No, seriously.   I've got a 47 pound furry alarm clock of a shelter dog, a Mc Nab Dog or a Border Collie.  She looks like the pic in Wikipedia for the Mc Nab Dog.  Someone in Central Pennsylvania went out and got this beautiful puppy, tried to train her, got her to do some basic obedience tricks, and promptly abandoned her at around a year.   She spent another 6 months in a shelter.   As such she's a very intelligent dog and quite fearful of other dogs.  I drove out on Thanksgiving one year, picked her up and she's been my constant companion, my shadow, ever since.   She was quite the handful and now that I've got her trained, she's an eerily intelligent girl who listens to everything that she hears in the house.

I'm happy I have got her.  But that's another blog posting....

The thing is that I've got a habit of putting on the iPod and listening to Audio Books while walking at 6:15AM with her.  Not bad huh, but so does everyone else in the immediate neighborhood, and we're all groggy.  I'm walking about currently listening to Jeeves and Wooster from P. G. Wodehouse and there's someone wanting to chat me up.   The distance of the normal walk is a mile, and if you want to keep a Border Collie, Aussie Shepard, or any other active breed, you simply MUST walk them often.   She gets three miles a day, three walks a day.   That should take about 20 minutes each.  Stopping to greet the dog friends as you must will slow that to 30 minutes even at 6AM.

The later walk after I come home or just before bed are another story.   I've learned that I can't toss something in the oven and have it ready when I get back or else I find myself with a cinder and getting to meet the local Fire Department.  The Dinner Hour walk has taken an hour and a half.  90 Full Minutes of trying to get home because some fool in a bar with two beers in him just has to meet my dog because he knows of one in the next town over back in Nebraska or Montana and has to tell me about it.

The evening walk is even more amusing because now the Dinner Hour greeters have had another three hours to have their beers, vodka, or wine and can be sloppy.  Put on your game face, this can be interesting!   The neighbors are fine, and usually social and brief.   Those folks on the other hand from out of town visiting the bars are now running across 5 lanes of traffic, squealing and screaming and slurring the words "Oh Beautiful dog, I have to pet him!".

No.

Really.

Go home, get sober, and get lost.   Maybe some other day when you've dried out, ok?

Actually that happens about once every week or so, and luckily with my size and demeanor, I can shoo the drunks away like so many flies.  

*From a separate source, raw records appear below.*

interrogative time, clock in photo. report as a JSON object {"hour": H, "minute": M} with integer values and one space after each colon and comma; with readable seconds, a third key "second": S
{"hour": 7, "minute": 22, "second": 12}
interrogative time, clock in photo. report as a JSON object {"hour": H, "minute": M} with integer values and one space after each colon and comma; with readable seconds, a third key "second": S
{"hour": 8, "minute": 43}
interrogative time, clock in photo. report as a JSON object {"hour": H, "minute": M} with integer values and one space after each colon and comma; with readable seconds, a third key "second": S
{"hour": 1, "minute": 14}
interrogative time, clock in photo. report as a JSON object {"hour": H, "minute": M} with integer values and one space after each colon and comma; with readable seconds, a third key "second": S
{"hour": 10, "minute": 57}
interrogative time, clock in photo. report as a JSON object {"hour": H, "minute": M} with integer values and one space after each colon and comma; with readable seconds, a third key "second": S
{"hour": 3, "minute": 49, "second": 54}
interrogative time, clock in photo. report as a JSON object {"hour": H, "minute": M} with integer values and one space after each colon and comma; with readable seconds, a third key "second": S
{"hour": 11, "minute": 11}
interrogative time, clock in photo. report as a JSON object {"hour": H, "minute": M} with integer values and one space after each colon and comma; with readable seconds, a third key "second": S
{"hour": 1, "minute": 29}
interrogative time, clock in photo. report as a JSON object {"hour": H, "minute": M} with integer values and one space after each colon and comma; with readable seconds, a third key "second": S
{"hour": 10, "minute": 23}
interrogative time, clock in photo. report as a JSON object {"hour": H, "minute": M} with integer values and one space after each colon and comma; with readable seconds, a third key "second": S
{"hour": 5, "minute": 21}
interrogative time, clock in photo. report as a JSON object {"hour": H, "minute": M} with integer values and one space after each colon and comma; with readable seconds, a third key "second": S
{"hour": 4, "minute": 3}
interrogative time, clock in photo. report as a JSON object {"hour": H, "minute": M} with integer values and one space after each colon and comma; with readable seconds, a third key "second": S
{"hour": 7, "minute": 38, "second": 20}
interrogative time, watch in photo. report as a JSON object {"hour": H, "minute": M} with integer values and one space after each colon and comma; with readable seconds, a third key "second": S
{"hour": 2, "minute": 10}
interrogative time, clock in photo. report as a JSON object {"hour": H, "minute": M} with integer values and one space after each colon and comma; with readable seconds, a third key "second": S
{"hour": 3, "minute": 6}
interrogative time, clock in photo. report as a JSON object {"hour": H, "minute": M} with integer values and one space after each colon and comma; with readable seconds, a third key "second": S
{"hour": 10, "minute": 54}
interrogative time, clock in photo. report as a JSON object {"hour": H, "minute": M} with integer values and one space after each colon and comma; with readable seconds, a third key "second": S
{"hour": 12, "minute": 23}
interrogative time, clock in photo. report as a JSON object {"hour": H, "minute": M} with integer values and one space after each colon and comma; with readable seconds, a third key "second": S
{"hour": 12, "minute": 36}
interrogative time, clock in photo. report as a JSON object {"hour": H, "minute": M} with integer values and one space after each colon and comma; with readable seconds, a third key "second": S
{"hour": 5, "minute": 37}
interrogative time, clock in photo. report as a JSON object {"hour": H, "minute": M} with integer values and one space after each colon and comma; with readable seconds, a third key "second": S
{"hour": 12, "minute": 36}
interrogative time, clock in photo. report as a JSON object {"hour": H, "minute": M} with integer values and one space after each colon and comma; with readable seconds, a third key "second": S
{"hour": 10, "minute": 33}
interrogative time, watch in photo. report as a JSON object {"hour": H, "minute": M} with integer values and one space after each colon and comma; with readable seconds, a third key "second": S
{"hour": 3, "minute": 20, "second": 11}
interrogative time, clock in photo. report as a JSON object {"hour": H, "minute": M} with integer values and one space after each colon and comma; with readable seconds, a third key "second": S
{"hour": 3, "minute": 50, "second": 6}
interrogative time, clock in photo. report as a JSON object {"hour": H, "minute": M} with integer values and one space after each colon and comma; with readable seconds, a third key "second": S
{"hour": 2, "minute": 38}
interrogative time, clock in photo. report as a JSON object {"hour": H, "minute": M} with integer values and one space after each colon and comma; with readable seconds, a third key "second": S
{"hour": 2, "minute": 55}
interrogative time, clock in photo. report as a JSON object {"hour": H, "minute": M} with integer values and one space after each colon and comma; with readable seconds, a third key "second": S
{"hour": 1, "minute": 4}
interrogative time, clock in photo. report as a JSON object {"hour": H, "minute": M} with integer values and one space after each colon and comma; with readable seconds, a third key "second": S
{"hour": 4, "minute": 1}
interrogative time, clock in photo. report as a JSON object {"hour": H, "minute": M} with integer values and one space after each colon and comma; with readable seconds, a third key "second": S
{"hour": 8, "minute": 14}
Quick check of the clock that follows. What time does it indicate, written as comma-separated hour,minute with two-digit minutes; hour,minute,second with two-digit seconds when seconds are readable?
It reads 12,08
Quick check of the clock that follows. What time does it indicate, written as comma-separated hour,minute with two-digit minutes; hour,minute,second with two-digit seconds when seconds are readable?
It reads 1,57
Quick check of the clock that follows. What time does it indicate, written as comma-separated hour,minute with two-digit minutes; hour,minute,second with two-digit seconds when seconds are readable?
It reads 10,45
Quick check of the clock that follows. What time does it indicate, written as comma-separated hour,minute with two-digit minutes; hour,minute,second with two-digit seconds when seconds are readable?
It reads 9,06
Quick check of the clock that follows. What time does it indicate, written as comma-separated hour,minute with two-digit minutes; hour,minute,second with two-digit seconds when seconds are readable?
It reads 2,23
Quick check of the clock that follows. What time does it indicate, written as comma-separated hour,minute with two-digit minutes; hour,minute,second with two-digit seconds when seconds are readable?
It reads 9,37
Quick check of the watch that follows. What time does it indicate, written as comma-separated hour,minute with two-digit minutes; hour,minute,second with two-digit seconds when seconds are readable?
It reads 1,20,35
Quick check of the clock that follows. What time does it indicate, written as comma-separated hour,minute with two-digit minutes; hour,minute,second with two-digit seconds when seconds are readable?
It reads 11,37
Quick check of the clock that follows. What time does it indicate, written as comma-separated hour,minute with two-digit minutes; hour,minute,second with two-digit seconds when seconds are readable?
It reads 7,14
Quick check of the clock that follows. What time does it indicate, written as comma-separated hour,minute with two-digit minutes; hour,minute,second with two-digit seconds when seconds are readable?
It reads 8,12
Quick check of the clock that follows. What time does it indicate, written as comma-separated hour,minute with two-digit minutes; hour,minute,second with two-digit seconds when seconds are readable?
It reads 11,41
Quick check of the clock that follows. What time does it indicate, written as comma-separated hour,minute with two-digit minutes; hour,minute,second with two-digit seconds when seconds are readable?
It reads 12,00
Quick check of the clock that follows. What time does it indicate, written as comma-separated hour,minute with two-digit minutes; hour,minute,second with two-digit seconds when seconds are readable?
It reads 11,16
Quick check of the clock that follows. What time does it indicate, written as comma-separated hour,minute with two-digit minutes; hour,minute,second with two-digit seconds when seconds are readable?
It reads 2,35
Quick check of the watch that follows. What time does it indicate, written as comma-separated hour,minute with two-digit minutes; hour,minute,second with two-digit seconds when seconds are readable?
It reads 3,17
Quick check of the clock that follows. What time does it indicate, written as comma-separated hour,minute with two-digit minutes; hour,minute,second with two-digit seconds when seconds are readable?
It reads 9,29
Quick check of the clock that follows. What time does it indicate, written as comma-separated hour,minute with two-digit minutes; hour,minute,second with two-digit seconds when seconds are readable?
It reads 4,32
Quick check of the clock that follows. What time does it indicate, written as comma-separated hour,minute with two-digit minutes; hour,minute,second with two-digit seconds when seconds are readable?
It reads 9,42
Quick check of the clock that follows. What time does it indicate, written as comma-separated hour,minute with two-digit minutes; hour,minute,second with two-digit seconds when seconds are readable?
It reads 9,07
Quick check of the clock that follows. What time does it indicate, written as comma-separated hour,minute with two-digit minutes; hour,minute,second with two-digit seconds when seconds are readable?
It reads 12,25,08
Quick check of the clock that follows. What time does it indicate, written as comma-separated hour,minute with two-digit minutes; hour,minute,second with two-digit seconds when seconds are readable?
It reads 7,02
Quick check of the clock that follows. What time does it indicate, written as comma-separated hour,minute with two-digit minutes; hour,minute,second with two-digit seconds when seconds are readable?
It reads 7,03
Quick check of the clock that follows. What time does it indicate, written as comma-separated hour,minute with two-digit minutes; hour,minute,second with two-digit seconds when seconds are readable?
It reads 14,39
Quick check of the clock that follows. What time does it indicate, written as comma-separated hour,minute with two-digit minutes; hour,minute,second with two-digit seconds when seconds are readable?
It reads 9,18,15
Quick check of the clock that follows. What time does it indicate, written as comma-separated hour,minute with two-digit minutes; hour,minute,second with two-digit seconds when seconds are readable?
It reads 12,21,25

Normally it is a pleasant way to see the neighbors, get caught up on the gossip and not be such a hermit watching the latest offerings on cable.   It never serves to be boring, and if you find yourself on a quiet night and the stars are out with the breezes off the ocean, you can always talk to Your Best Friend.  She'll smile back and keep walking.  

Just have the bags and flashlight ready, there's a dog litter law in this town!